We are developing a biosensor of mammalian cytochrome P450 enzymes (CYPs) on gold electrodes that could
be used as an initial screen for CYP activity of pharmaceuticals in development. Such a device would be useful in
the pharmaceutical industry as a tool for initial screens of drug candidates for CYP reactivity and potential drugdrug interactions. By immobilizing CYPs on an electrode (Fig 1), NADPH is no longer needed as an electron
source and catalysis can occur either via direct electrochemistry from the electrode itself, or indirect
electrochemistry using a soluble redox mediator. Attaching the P450 enzyme to the electrode in a manner that
allows for direct electron transfer to the heme co-factor buried within remains a challenge that must be overcome in
order to build an accurate biosensor. In addition, controlling the orientation of the enzyme on the electrode could
improve the electron transfer rate by ensuring that all enzyme molecules on the surface accept electrons from the
electrode in the same manner.
Fig 1: Schematic illustration of in vivo cytochrome P450 catalysis and catalysis via direct electrochemistry where the cytochrome P450 enzyme is
immobilized on a gold electrode and can be used as a biosensor
We hypothesize that orienting the P450 on the electrode surface, such that the proximal side of the heme faces
the electrode, will improve electroactivity by orienting the P450 in the same way it orients for electron transfer in
vivo, where it receives electrons from cytochrome P450 reductase (CPR), which binds on the proximal side.

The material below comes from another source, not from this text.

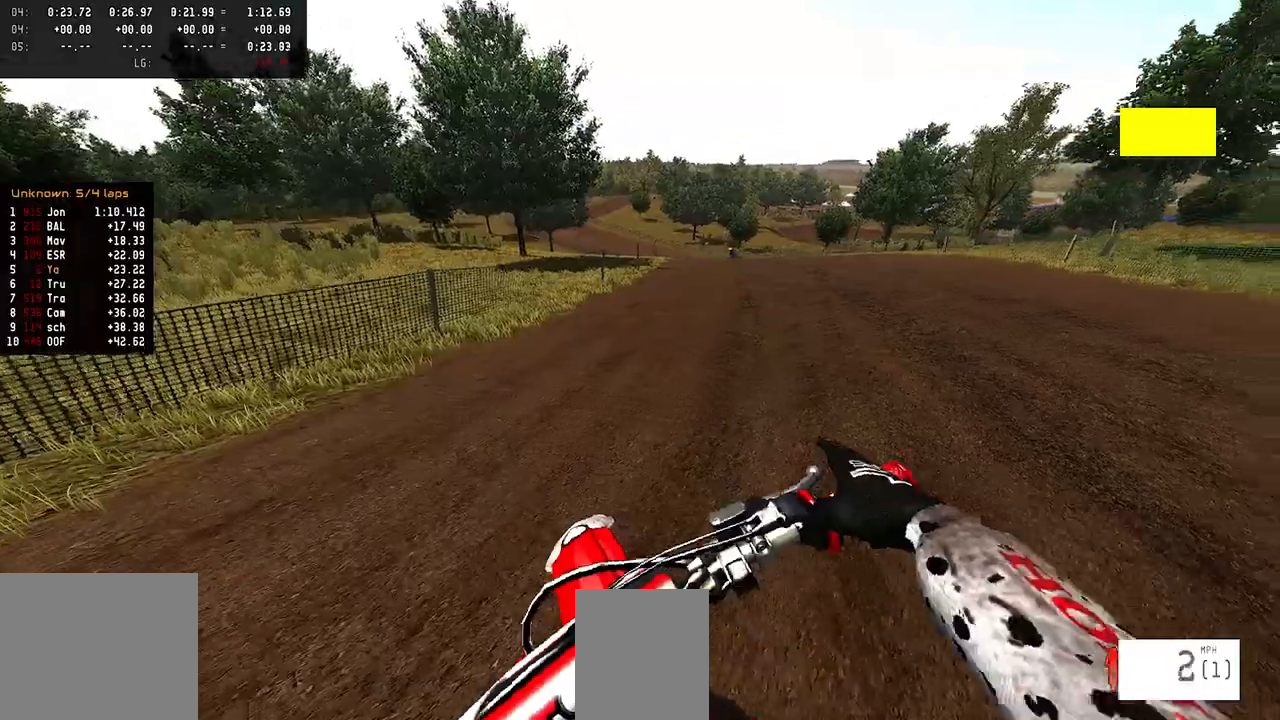
{"buttons": ["R2"], "left_stick": "up-right", "right_stick": "center", "events": [[133, "R2", "down"], [150, "right_stick", "up"], [300, "left_stick", "center"], [300, "right_stick", "center"], [400, "right_stick", "up"], [450, "R3", "down"], [467, "left_stick", "up-right"], [500, "R3", "up"], [500, "right_stick", "center"]]}
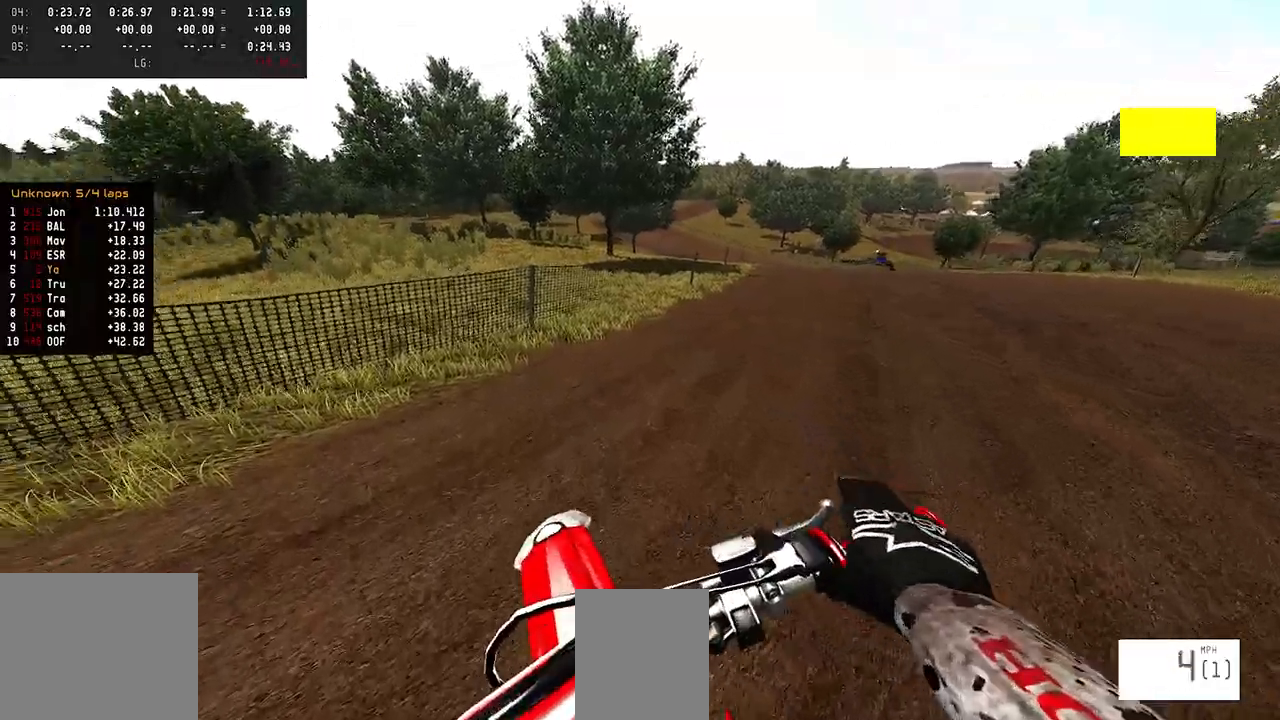
{"buttons": [], "left_stick": "up-right", "right_stick": "down", "events": [[67, "R2", "up"], [383, "right_stick", "down"]]}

In this
study, we investigate oriented immobilization of a model P450 (CYP2C9) on a single gold electrode and its effects
on direct and indirect electron transfer by comparing three different immobilization methods using electrochemical
and surface characterization techniques: non-oriented and random attachment of CYP2C9 to a carboxy-terminated
self assembled monolayer (SAM), C-terminal oriented attachment of 6x His-tagged CYP2C9 to a Ni-NTA surface,
and proximal-side oriented attachment of CYP2C9 via cysteine mutations at the reductase binding site. The ability
of each immobilization method to promote direct or indirect electron transfer and produce catalytically active
CYP2C9 will elucidate the role orientation plays in enzyme electrochemistry and how it can be used to build a more
effective P450 biosensor.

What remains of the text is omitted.